PROVIDED TEXT:
***

Date on Master's Thesis/Doctoral Dissertation


Document Type

Master's Thesis

Degree Name



Oral Biology

Committee Chair

Graham, James H.

Author's Keywords

M. tuberculosis; Transcriptional regulator; Rv1985c; Phagosome; Macrophage; Adaptation


Mycobacterium tuberculosis


Mycobacterium tuberculosis causes the often-fatal infectious disease Tuberculosis, and infects approximately one third of the world's population. Gaining a better understanding of how these bacteria regulate gene expression for intracellular survival will likely aid in developing ways to reduce disease. Studies of bacterial RNA expression in experimentally infected primary human macrophages indicated open reading frame Rv1985c, encoding a putative transcriptional regulator, may contribute to intracellular survival. Comparison of a strain constitutively expressing Rv1985c and the isogenic wildtype parent by array hybridization identified genes potentially regulated by Rv1985c. These included a group encoding factors likely relevant to cell wall remodeling, particularly modification of mycolic acids. Interestingly, of the 22 upregulated genes identified by significance analysis of microarray, S.A.M., among the highest expressed were some of those previously described as part of the DosR/DevR dormancy regulon. We verified that Rv1985c mRNA levels rose dramatically in the first 24 hours following phagocytosis, and confirmed a lack of increased dosR/devR transcription in the constitutively expressing Rv1985c strain. Finally we showed that a Rv1985c knock out mutant while able to grow normally in laboratory broth had reduced ability to colonize cultured human macrophages, and showed reduced cytopathic effects. Restoring Rv1985c reversed this attenuation of the mutant.

***

The tuberculosis thesis abstract focuses on the open reading frame Rv1985c. In one to three sentences, explain what led to it being singled out.

***

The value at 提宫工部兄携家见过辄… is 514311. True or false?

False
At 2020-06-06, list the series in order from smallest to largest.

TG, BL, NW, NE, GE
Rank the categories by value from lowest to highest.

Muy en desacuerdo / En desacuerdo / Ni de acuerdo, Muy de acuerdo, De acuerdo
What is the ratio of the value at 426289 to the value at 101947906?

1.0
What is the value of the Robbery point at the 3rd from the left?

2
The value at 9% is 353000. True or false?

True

***

SOLUTION FOR THIS PROBLEM:
Studies of bacterial RNA expression in experimentally infected primary human macrophages indicated that Rv1985c, which encodes a putative transcriptional regulator, may contribute to the intracellular survival of Mycobacterium tuberculosis.